Directives:
#1 Decide whether each statement agrees with the passage below on the word "again" in Scripture. For each of (a), (b) and (c), answer yes or no and quote the words of the passage that decide it.
(a) The passage says Jesus was raised from the dead on the Feast of Firstfruits.
(b) The passage says Paul equates "rise again" and "revive again" in Romans 14:9.
(c) The passage says most Christians pay close attention to the word "again."
#2 Pick up the passage below on the word "again" in Scripture after its last line and keep writing it.

— begin Excerpted passage —

What is Meant by AGAIN?

For if we believe that Jesus died and rose again, even so them also which sleep in Jesus will God bring with him.
1 Thess 4:14 KJV

Our Lord and Messiah, Jesus, was crucified, died and then raised from the dead by the power of the Holy Spirit on the Feast of Firstfruits. Most Christians refer to that day as Easter.  In referring to this event, the New Testament uses the word "again" many times. This word again would seem to indicate that Jesus died and was raised from the dead before. If "the" resurrection were the only time he was raised from the dead, why would the Scriptures use the word again? Most Christians seem to ignore this word. What could it possible mean in this context?

The concept and phrase "rise again" or "revive again" is used throughout the Scriptures. Paul equates the two in Romans 14:9 (KJV). Let's begin this search by exploring the use of these phrases in the Old Testament.

Since my youth, O God, you have taught me, and to this day I declare your marvelous deeds.
Even when I am old and gray, do not forsake me, O God,
till I declare your power to the next generation, your might to all who are to come.
Your righteousness reaches to the skies, O God, you who have done great things.
Who, O God, is like you?
Though you have made me see troubles, many and bitter, you will restore my life again;
from the depths of the earth you will again bring me up.

— end Excerpted passage —
— begin Records supplied —

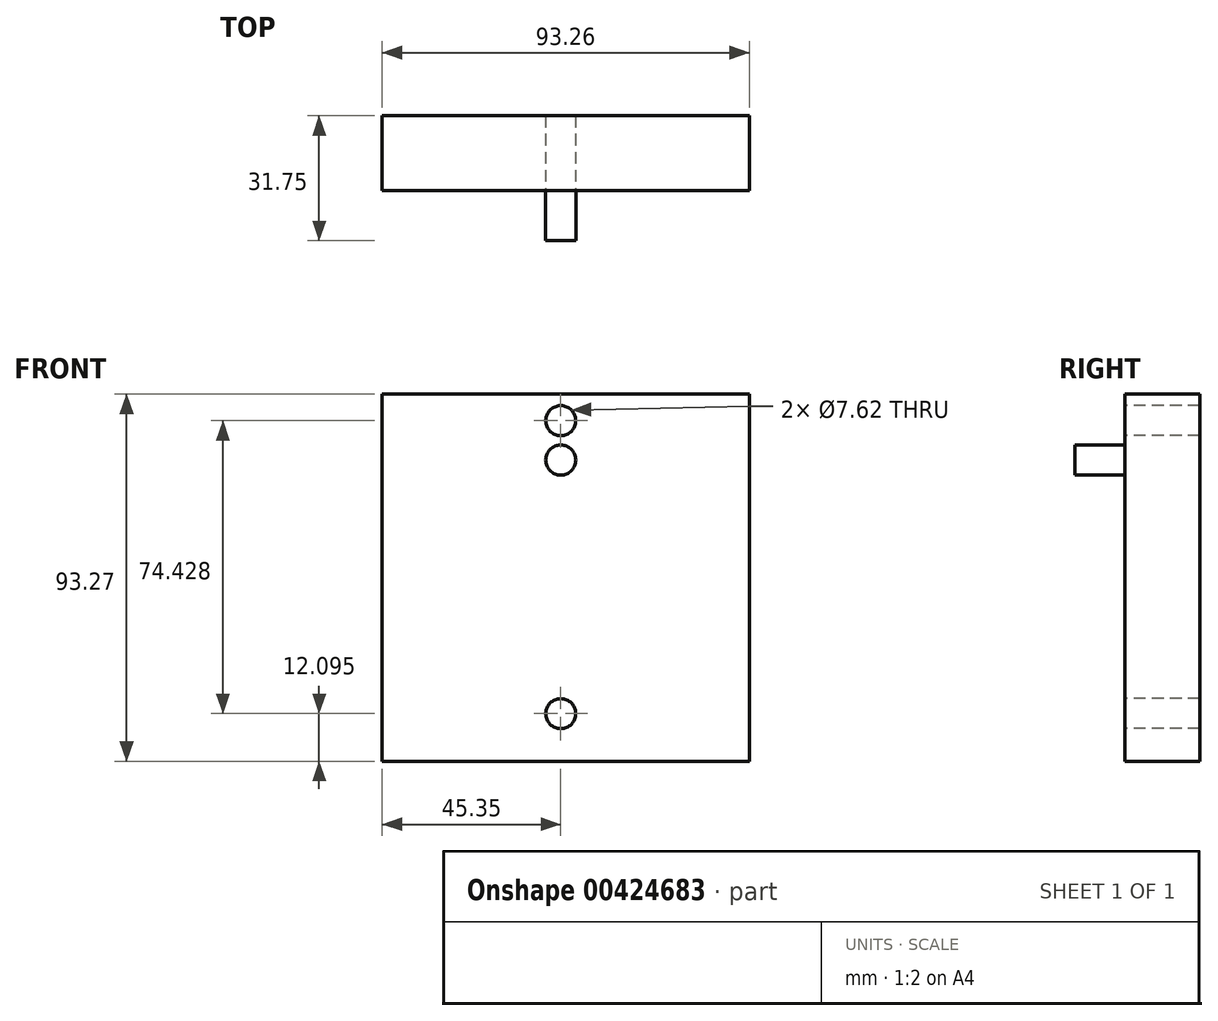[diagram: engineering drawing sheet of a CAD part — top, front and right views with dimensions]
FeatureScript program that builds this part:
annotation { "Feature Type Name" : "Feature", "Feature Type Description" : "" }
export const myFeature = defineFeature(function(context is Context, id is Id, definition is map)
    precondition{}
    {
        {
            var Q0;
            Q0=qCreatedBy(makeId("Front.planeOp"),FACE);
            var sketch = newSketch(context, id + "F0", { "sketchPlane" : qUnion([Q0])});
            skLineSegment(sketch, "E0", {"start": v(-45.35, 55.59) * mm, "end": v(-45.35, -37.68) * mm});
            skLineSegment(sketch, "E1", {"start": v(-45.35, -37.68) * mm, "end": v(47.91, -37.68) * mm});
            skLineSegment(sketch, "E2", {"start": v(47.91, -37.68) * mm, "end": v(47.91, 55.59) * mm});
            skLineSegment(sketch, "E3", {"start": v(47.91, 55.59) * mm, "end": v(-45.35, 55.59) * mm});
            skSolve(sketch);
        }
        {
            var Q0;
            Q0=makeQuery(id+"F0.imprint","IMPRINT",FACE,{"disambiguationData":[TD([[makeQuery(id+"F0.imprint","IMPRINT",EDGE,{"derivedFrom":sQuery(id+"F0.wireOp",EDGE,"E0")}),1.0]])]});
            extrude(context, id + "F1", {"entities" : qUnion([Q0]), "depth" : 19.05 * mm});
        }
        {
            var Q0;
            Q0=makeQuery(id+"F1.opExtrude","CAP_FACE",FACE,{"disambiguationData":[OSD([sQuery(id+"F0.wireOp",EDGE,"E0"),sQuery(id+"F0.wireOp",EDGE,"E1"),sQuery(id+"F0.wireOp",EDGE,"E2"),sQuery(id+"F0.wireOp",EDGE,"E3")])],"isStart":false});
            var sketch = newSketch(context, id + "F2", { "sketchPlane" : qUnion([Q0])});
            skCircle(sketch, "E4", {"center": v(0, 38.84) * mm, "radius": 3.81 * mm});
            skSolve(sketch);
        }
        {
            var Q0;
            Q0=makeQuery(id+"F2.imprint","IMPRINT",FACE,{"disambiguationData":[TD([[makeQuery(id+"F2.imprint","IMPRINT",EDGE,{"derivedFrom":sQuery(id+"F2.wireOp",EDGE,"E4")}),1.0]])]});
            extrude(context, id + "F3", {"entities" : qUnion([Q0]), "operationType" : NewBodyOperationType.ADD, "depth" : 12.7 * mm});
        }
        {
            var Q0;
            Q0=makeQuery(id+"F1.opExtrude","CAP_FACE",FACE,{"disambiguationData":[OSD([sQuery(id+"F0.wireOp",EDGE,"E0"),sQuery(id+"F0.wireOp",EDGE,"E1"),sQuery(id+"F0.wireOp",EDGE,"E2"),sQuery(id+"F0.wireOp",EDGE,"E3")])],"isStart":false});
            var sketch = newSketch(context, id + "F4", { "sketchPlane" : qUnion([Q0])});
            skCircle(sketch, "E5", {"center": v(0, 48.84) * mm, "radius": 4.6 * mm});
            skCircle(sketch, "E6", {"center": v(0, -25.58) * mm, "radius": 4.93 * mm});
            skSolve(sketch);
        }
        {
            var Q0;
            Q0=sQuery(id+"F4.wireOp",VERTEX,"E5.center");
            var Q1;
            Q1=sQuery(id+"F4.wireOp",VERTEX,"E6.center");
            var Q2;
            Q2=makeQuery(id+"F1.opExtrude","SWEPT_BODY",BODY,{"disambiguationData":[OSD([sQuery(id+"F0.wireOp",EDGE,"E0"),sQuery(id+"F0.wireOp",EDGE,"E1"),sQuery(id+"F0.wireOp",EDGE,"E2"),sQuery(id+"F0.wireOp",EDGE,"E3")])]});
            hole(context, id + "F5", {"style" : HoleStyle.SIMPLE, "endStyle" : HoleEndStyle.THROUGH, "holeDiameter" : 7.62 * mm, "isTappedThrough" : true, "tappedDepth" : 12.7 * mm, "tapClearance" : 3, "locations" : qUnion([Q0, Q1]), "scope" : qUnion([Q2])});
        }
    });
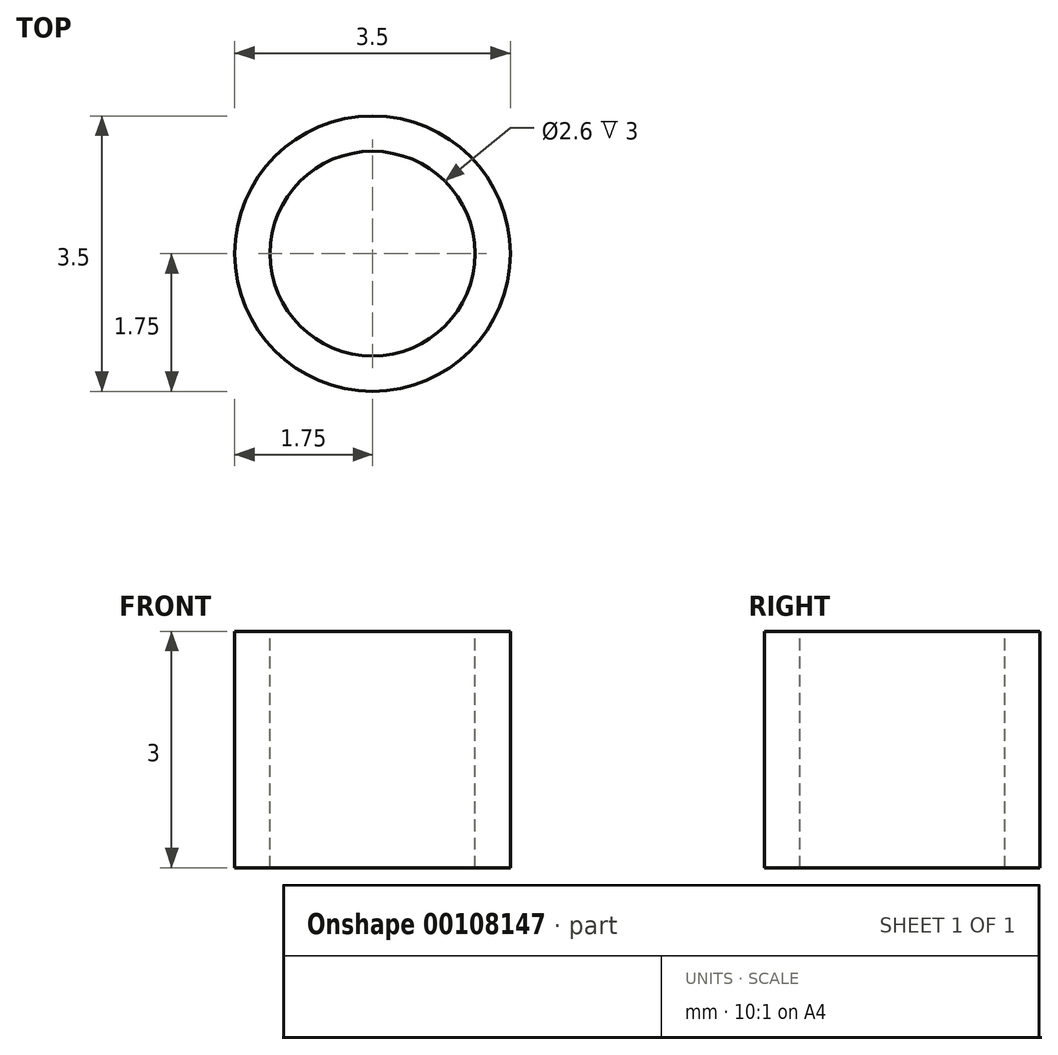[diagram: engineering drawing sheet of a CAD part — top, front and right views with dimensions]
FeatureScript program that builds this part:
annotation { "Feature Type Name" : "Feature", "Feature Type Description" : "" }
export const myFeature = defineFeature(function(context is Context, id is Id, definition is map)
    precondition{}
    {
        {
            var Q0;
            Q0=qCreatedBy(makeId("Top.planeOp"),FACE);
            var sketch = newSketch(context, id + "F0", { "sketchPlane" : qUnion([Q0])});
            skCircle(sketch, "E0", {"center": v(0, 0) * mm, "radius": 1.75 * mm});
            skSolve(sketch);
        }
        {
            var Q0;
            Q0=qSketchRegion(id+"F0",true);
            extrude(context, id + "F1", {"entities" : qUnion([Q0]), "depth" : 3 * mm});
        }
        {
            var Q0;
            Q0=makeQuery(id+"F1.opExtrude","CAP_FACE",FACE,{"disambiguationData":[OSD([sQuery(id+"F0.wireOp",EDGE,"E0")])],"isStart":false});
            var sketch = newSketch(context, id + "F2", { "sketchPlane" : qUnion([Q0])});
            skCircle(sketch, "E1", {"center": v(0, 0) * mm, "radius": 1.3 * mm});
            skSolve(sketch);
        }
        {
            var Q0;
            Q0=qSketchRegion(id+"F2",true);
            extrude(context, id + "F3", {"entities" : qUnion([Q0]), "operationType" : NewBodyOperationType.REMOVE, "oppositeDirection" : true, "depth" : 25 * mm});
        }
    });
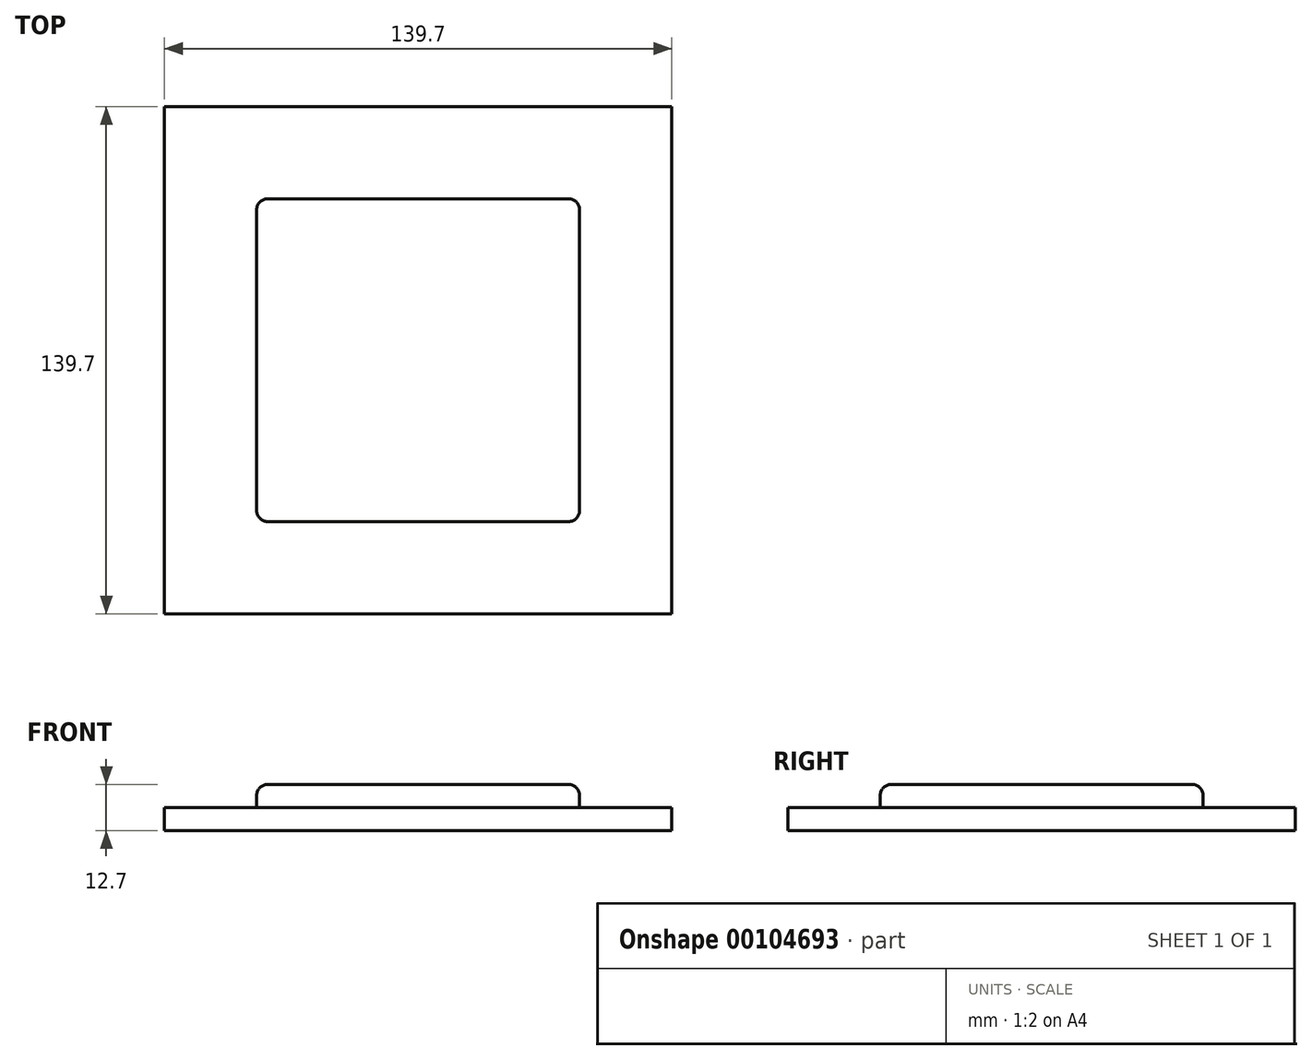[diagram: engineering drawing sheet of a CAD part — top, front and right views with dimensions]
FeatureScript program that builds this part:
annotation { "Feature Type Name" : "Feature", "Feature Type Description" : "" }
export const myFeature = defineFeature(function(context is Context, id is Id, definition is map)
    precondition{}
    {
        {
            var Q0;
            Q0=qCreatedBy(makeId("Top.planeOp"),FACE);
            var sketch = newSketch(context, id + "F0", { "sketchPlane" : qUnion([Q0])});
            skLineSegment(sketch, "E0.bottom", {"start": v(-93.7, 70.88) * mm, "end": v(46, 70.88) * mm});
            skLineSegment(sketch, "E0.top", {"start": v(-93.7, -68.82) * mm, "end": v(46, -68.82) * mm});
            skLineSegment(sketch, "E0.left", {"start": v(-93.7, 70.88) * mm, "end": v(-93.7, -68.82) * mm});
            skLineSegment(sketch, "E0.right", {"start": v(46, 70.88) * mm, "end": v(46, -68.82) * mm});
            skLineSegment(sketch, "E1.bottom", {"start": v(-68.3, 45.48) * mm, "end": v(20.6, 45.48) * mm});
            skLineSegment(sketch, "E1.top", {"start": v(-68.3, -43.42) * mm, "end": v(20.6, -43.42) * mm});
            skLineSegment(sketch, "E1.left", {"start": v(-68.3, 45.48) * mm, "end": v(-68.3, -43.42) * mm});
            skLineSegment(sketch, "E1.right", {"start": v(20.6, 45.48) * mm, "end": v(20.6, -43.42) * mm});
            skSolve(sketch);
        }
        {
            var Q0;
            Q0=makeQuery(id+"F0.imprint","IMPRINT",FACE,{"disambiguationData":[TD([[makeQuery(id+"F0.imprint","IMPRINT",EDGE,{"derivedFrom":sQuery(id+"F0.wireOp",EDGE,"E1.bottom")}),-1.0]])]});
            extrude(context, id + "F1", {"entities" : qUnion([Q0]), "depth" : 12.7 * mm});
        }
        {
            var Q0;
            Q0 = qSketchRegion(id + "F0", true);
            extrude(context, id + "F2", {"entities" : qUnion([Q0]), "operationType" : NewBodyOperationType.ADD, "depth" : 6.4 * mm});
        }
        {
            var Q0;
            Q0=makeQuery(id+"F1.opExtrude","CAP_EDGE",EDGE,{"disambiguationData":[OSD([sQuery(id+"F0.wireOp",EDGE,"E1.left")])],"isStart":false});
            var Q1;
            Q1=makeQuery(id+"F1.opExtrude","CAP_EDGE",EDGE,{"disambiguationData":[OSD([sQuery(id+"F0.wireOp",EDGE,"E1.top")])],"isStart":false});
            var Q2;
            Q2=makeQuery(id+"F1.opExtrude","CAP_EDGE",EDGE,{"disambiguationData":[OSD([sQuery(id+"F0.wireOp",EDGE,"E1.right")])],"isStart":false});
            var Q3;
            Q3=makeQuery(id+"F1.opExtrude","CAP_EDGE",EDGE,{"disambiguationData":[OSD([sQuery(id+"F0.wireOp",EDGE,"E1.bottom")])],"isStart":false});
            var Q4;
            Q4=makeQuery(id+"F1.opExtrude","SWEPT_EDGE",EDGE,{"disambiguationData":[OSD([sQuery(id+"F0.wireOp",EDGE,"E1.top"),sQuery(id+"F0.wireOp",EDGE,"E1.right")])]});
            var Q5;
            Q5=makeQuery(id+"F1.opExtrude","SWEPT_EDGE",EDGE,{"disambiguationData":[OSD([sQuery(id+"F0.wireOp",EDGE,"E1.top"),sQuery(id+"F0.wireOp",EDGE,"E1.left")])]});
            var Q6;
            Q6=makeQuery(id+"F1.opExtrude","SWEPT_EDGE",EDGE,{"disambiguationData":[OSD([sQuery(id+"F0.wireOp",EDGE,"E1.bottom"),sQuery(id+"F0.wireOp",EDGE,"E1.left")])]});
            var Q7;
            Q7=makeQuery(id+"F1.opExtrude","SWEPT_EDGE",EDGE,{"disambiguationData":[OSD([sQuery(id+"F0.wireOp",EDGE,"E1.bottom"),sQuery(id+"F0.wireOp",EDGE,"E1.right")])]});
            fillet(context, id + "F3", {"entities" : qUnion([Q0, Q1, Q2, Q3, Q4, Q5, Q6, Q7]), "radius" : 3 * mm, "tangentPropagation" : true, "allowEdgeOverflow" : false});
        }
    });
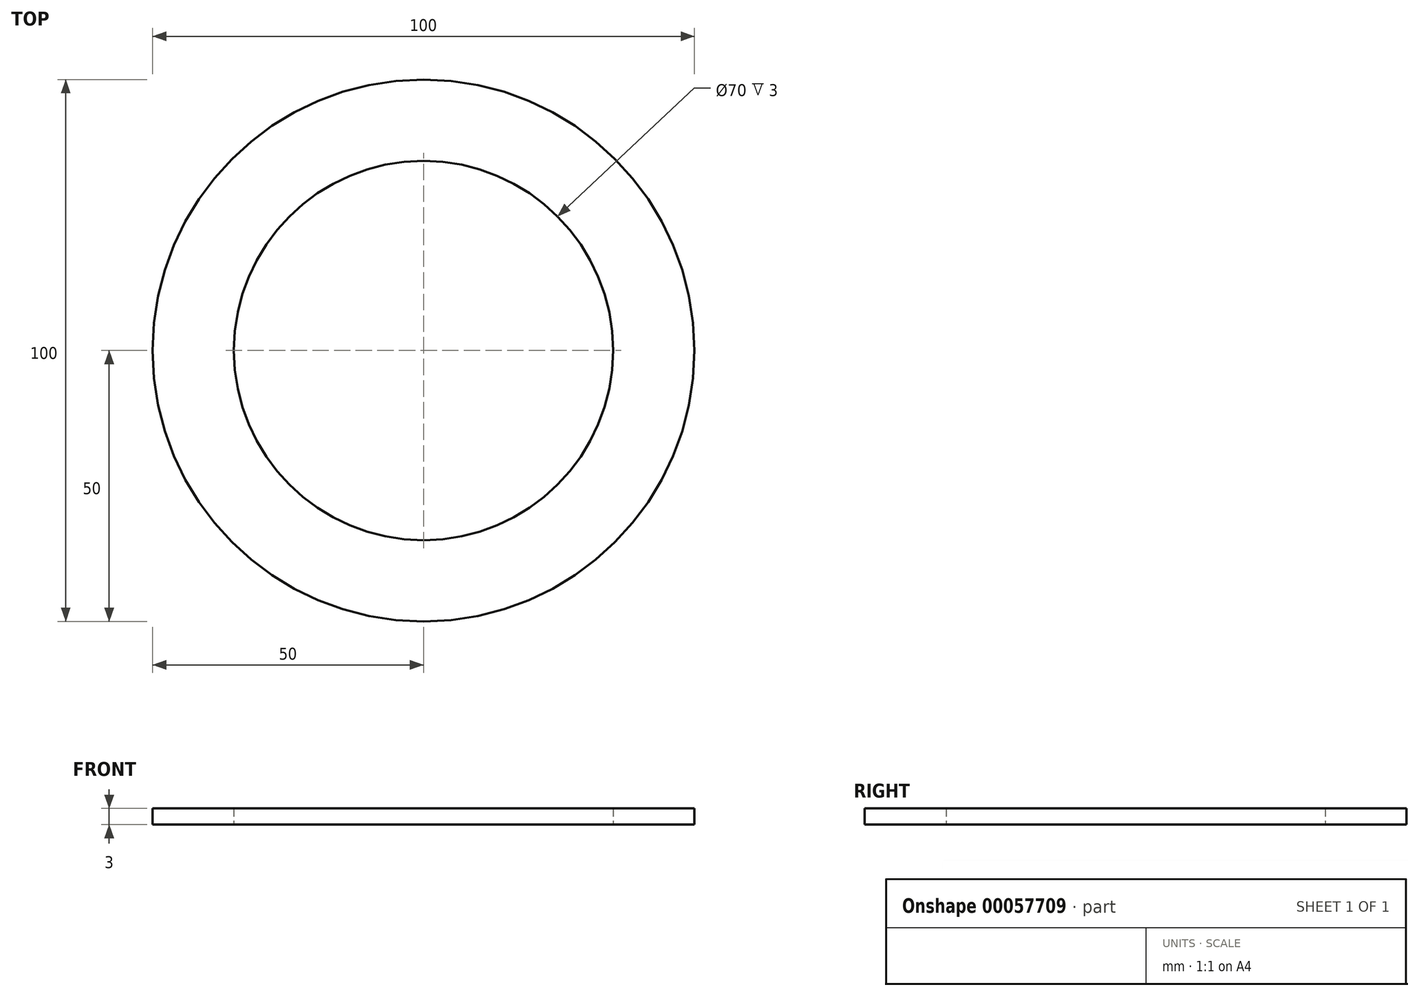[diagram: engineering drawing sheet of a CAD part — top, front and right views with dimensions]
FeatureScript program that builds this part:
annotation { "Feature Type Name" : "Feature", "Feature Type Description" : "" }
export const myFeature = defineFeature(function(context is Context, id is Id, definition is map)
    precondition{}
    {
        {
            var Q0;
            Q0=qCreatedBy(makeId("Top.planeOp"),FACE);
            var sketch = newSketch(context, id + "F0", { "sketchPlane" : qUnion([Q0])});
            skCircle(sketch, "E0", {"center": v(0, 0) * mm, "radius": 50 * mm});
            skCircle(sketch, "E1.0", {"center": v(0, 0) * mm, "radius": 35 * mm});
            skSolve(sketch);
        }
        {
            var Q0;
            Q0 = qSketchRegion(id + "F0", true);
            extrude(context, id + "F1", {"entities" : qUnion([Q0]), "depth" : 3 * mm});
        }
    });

— end Records supplied —

Answers to the tasks:
#1
(a) Yes: "raised from the dead by the power of the Holy Spirit on the Feast of Firstfruits"
(b) Yes: "Paul equates the two in Romans 14:9 (KJV)"
(c) No: "Most Christians seem to ignore this word."

#2
Psalm 71:17-20  NIV

The author of this Psalm has lived a life faithful to God. He is in old age and getting close to death. He has complete faith that God will bring him back to life, i.e. once he is buried in the ground, God will bring him back to life. This is not a reference to a future resurrection, because the author has complete confidence that this has happened before, that he has been buried as dead and come back to life. One may argue that to say God will restore my life again is only a reference to a future resurrection. But to say also that one will be brought up from death again undeniably means it has happened before. Therefore, this is a clear reference to the natural cycle of life, that we return to this earth as we grow and mature. (See also Ps 68:22 KJV.)

The original Hebrew is so clear on this that many translations agree with this wording, as we can see:

... wilt revive me again; from the depths of the earth thou wilt bring me up again.
Psalm 71:20  RSV

... but once more revive me. From the watery depths of the earth once more raise me up.
Psalm 71:20  NAB

... Shall revive me again, And bring me up again from the depths of the earth.
Psalm 71:20 NKJV

Here is the King James Version and the Hebrew below it, according to Strong's Concordance:

... shalt quicken me again, and shalt bring me up again from the depths of the earth.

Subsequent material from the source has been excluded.